Element region listings:
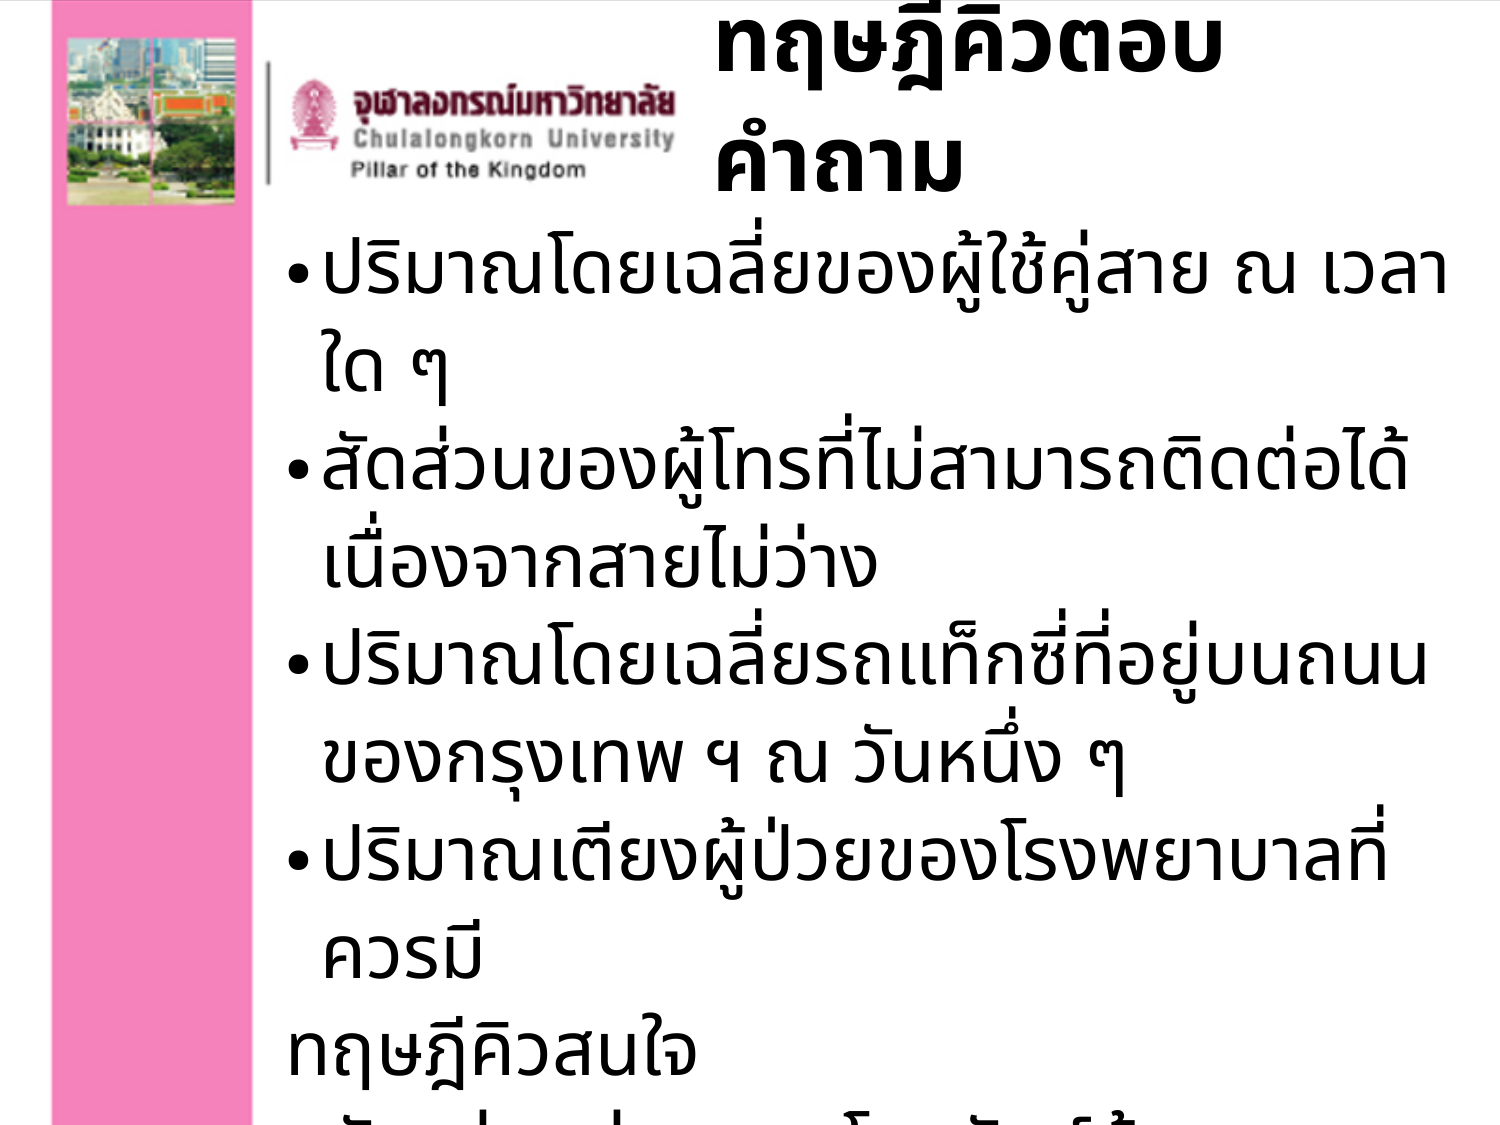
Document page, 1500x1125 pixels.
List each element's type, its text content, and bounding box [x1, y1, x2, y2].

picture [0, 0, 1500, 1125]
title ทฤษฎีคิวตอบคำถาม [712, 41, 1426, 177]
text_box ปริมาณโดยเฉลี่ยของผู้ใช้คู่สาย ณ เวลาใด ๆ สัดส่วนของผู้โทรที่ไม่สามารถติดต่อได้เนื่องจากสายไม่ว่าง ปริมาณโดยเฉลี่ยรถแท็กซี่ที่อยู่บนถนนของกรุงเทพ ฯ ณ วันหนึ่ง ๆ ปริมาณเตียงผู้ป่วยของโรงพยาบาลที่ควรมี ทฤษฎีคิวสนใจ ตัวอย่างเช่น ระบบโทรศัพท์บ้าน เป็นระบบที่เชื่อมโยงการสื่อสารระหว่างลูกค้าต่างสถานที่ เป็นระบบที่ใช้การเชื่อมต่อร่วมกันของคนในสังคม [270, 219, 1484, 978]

* **EXERCISE BRIEF**: Copy every line of the items above word for word, leaving out the pictures.

* **ANSWER**:
Document page, 1500x1125 pixels.
List each element's type, its text content, and bounding box [x1, y1, x2, y2].

picture [0, 0, 1500, 1125]
title ทฤษฎีคิวตอบคำถาม [712, 41, 1426, 177]
text_box ปริมาณโดยเฉลี่ยของผู้ใช้คู่สาย ณ เวลาใด ๆ สัดส่วนของผู้โทรที่ไม่สามารถติดต่อได้เนื่องจากสายไม่ว่าง ปริมาณโดยเฉลี่ยรถแท็กซี่ที่อยู่บนถนนของกรุงเทพ ฯ ณ วันหนึ่ง ๆ ปริมาณเตียงผู้ป่วยของโรงพยาบาลที่ควรมี ทฤษฎีคิวสนใจ ตัวอย่างเช่น ระบบโทรศัพท์บ้าน เป็นระบบที่เชื่อมโยงการสื่อสารระหว่างลูกค้าต่างสถานที่ เป็นระบบที่ใช้การเชื่อมต่อร่วมกันของคนในสังคม [270, 219, 1484, 978]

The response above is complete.